Vanderbilt Residences
The Vanderbilt Residences in Condado Beach redefine luxury living with 66 oceanfront homes featuring elegant interiors, smart home systems, and panoramic views, crafted for modern sophistication.
The Ritz-Carlton Reserve La Cala Residences
The Ritz-Carlton Reserve La Cala Residences in Dorado Beach offers 14 ultra-luxury beachfront estates, blending contemporary design, elegant finishes, and exclusive resort amenities for an unparalleled coastal living experience
Conclusion
Puerto Rico’s updated Act 60 framework creates a more structured environment for real estate investors, balancing long-term program stability with revised tax benefits and compliance requirements. While the introduction of a 4% tax rate for future applicants changes the investment landscape, the program still offers compelling advantages for buyers seeking luxury properties, tax efficiency, and lifestyle benefits in Puerto Rico. Investors who understand the timing, residency, and property ownership requirements will be better positioned to maximize opportunities under the amended rules.
Whether you're looking to buy, sell, or rent luxury real estate in Puerto Rico, Christie's International Real Estate Puerto Rico offers expert guidance tailored to high-net-worth investors and lifestyle buyers. Their team understands the evolving Act 60 landscape and can help you identify premier properties in sought-after markets like Dorado, Condado, and Old San Juan. Connect with Christie's International Real Estate Puerto Rico today to explore exclusive luxury listings and make informed investment decisions in Puerto Rico’s luxury real estate market.
FAQs
Does Act 60 reduce property transfer taxes or closing costs when buying in Puerto Rico?
No. Act 60 primarily affects income tax treatment and certain property tax exemptions; typical buyer closing costs (e.g., title, notary, registry fees, stamps) and transfer-related expenses generally still apply.
Can I rent out my Act 60 “primary residence” and still stay compliant?
Potentially, but you must maintain the home as your bona fide primary residence. Renting it short-term or for extended periods can create compliance risk, so get professional guidance before structuring any rental use.
Do Act 60 benefits automatically apply to income earned outside Puerto Rico?
No. Treatment depends on sourcing rules and your specific facts (type of income, where services are performed, where the payer/property is located, and your residency status). Coordinate with a Puerto Rico tax advisor to avoid unexpected U.S. or Puerto Rico tax exposure.

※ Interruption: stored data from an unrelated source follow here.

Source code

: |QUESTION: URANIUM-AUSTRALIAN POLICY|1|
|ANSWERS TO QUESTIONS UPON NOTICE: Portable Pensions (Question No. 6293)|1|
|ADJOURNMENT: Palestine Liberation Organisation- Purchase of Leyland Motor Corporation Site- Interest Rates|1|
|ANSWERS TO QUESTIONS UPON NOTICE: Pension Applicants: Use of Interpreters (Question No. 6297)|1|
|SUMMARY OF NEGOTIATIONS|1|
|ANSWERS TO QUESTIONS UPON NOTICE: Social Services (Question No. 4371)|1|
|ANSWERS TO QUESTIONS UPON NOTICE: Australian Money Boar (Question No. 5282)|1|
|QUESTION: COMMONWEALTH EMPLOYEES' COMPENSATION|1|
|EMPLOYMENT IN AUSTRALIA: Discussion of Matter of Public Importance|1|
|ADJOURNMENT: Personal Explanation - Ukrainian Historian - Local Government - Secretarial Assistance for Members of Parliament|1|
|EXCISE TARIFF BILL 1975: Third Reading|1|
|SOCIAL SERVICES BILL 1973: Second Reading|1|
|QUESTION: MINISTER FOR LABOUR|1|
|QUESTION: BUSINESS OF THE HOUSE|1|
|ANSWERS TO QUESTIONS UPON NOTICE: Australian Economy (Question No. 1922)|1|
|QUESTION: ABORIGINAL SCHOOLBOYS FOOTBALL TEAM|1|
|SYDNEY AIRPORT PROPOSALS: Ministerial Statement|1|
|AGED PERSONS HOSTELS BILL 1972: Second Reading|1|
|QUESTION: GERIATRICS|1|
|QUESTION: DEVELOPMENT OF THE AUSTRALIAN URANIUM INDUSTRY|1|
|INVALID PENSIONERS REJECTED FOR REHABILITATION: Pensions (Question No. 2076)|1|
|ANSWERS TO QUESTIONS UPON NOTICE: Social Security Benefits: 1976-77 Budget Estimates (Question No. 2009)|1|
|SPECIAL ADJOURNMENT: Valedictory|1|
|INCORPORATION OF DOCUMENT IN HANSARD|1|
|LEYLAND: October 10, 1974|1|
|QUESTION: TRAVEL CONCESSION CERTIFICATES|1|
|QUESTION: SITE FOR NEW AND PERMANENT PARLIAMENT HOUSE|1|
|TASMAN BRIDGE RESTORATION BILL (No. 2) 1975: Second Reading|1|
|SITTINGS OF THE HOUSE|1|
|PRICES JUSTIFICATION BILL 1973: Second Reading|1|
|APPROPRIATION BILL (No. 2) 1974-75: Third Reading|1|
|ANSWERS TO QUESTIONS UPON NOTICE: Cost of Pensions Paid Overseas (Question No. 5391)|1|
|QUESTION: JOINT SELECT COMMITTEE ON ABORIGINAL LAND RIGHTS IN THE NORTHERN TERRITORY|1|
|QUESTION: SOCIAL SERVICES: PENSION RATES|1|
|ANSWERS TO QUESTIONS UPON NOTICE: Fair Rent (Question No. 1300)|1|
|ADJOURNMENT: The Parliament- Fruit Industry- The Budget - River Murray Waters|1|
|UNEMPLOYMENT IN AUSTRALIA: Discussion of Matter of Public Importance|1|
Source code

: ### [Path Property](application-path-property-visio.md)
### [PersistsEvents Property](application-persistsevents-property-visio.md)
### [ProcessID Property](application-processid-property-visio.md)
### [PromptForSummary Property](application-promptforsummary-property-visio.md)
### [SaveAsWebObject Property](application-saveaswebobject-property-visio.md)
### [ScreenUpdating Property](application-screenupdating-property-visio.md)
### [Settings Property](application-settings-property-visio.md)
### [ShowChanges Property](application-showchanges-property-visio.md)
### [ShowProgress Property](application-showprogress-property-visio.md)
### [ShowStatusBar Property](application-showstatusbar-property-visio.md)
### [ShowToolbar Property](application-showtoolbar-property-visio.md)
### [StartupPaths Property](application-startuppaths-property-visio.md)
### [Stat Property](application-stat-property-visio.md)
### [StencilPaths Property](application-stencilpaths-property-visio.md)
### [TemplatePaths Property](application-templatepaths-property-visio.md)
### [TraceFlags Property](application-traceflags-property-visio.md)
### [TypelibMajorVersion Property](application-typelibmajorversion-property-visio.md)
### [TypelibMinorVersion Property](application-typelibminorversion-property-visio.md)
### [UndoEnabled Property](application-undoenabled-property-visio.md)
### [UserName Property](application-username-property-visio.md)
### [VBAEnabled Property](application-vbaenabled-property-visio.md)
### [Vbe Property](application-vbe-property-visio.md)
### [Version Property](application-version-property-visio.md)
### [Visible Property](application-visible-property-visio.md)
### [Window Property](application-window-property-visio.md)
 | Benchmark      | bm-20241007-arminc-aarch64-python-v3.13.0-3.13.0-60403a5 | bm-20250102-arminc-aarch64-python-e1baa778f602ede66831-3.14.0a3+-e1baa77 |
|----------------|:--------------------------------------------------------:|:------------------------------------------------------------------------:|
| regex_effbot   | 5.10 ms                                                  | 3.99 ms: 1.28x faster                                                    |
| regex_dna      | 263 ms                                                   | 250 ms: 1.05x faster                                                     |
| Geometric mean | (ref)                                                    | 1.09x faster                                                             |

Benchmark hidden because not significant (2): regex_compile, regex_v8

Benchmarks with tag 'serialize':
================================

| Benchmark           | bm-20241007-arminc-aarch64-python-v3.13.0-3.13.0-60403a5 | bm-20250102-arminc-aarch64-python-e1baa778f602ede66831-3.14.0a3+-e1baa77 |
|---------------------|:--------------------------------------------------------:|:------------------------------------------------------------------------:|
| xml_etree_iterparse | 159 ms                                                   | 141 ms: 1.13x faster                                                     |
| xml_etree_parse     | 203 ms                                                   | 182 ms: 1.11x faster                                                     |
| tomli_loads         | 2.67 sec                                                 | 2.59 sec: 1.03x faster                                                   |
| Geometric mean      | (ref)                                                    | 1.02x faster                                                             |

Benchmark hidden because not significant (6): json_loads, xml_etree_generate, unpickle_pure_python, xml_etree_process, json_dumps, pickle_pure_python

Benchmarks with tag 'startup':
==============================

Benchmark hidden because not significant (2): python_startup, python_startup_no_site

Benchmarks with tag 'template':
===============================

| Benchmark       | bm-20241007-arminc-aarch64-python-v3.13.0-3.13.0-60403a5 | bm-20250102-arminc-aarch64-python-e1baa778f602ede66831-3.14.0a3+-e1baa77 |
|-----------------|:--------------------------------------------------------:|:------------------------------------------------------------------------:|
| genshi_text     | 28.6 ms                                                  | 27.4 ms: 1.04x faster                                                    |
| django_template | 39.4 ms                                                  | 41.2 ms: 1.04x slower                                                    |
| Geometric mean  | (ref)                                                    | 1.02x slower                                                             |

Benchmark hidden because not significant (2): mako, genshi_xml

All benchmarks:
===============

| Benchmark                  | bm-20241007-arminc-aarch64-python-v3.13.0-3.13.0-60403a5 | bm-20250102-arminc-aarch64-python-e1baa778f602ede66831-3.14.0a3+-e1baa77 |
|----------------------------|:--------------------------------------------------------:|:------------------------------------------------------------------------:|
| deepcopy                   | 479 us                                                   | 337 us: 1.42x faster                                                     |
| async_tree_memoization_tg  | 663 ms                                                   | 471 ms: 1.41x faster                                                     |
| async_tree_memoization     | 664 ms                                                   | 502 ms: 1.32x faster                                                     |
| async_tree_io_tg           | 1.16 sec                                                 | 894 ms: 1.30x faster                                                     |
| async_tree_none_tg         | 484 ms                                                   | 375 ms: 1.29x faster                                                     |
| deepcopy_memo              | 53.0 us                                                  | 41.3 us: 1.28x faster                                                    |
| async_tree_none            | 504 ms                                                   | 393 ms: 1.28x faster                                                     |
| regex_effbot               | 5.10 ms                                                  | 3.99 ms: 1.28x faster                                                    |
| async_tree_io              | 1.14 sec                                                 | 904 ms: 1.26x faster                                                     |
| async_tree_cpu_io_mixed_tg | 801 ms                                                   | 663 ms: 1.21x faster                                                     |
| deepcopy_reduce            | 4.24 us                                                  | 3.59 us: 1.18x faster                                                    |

Is Puerto Rico good for real estate?
Compared with many regions in the United States, property prices in Puerto Rico are relatively affordable. This affordability allows investors to purchase real estate at a lower cost, potentially leading to higher returns on investment.
What are the tax advantages of moving to Puerto Rico?
Another huge tax advantage to living in Puerto Rico is that you do not have to pay any taxes on capital gains. If you remain living in the United States, you would have to pay 20 percent on capital gains. If you do decide to move to Puerto Rico, make note of the value of the shares you own.